## Begin Raw records

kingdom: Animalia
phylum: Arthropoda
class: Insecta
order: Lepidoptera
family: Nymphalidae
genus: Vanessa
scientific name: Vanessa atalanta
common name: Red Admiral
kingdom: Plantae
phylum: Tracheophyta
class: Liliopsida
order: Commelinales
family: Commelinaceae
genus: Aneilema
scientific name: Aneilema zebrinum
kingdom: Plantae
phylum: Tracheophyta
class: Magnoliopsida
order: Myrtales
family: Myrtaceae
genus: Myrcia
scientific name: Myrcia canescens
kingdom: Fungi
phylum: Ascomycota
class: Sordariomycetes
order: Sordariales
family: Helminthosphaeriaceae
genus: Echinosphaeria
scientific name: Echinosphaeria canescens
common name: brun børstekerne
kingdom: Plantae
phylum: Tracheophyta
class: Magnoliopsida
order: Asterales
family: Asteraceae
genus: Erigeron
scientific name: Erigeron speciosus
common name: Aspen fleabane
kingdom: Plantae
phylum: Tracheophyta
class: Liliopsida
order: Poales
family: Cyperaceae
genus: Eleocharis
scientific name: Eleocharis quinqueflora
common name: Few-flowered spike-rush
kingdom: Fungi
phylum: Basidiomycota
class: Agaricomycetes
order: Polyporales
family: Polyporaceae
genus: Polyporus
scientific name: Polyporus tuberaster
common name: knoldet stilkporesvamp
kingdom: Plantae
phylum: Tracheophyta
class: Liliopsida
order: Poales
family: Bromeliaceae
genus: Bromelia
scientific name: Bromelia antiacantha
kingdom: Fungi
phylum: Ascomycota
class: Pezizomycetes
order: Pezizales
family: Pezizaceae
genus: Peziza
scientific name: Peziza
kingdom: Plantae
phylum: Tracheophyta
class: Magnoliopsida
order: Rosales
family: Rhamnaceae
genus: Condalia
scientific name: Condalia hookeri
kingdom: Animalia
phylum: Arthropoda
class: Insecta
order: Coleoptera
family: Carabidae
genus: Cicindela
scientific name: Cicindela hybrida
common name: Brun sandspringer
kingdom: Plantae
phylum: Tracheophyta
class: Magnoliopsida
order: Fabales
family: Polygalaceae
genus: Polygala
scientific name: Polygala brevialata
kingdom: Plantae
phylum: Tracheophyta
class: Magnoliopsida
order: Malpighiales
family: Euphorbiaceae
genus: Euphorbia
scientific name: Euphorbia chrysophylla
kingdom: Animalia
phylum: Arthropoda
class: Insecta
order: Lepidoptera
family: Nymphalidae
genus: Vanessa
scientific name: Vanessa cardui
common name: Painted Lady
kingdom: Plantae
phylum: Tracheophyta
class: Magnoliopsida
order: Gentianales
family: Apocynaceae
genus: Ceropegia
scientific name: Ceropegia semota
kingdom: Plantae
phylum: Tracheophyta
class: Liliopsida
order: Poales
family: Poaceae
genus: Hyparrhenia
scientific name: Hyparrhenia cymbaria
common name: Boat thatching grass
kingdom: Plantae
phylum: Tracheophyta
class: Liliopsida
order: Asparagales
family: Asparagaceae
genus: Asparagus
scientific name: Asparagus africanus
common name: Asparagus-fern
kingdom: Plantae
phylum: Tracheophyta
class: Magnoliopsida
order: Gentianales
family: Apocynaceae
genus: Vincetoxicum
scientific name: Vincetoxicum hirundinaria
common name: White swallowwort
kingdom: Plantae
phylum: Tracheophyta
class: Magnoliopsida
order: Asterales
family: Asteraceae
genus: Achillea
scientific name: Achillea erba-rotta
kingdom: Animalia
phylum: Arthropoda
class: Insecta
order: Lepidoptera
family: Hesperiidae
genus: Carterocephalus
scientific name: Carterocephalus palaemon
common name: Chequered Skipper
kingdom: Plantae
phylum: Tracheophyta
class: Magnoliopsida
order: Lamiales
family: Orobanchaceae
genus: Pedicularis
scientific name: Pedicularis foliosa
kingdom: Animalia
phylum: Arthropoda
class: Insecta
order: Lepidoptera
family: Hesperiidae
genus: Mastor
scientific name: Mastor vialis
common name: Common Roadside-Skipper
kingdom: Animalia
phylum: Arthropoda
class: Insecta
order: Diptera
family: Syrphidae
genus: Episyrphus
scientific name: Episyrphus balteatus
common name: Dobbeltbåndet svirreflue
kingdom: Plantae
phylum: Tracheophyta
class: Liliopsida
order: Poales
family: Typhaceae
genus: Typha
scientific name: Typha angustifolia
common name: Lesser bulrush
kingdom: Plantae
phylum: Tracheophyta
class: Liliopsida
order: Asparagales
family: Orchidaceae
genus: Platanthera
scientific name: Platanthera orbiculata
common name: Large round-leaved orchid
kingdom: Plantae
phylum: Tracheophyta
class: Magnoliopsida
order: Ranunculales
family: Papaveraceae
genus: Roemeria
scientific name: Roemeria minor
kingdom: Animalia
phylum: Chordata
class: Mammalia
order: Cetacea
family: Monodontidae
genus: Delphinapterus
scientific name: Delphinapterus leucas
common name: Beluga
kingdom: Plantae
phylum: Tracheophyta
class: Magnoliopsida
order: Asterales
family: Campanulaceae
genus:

## End Raw records

Problem to work on:
Copy out the lines of the listing above, from the line with "genus: Pedicularis" through the final line, both included.

Task solution:
genus: Pedicularis
scientific name: Pedicularis foliosa
kingdom: Animalia
phylum: Arthropoda
class: Insecta
order: Lepidoptera
family: Hesperiidae
genus: Mastor
scientific name: Mastor vialis
common name: Common Roadside-Skipper
kingdom: Animalia
phylum: Arthropoda
class: Insecta
order: Diptera
family: Syrphidae
genus: Episyrphus
scientific name: Episyrphus balteatus
common name: Dobbeltbåndet svirreflue
kingdom: Plantae
phylum: Tracheophyta
class: Liliopsida
order: Poales
family: Typhaceae
genus: Typha
scientific name: Typha angustifolia
common name: Lesser bulrush
kingdom: Plantae
phylum: Tracheophyta
class: Liliopsida
order: Asparagales
family: Orchidaceae
genus: Platanthera
scientific name: Platanthera orbiculata
common name: Large round-leaved orchid
kingdom: Plantae
phylum: Tracheophyta
class: Magnoliopsida
order: Ranunculales
family: Papaveraceae
genus: Roemeria
scientific name: Roemeria minor
kingdom: Animalia
phylum: Chordata
class: Mammalia
order: Cetacea
family: Monodontidae
genus: Delphinapterus
scientific name: Delphinapterus leucas
common name: Beluga
kingdom: Plantae
phylum: Tracheophyta
class: Magnoliopsida
order: Asterales
family: Campanulaceae
genus:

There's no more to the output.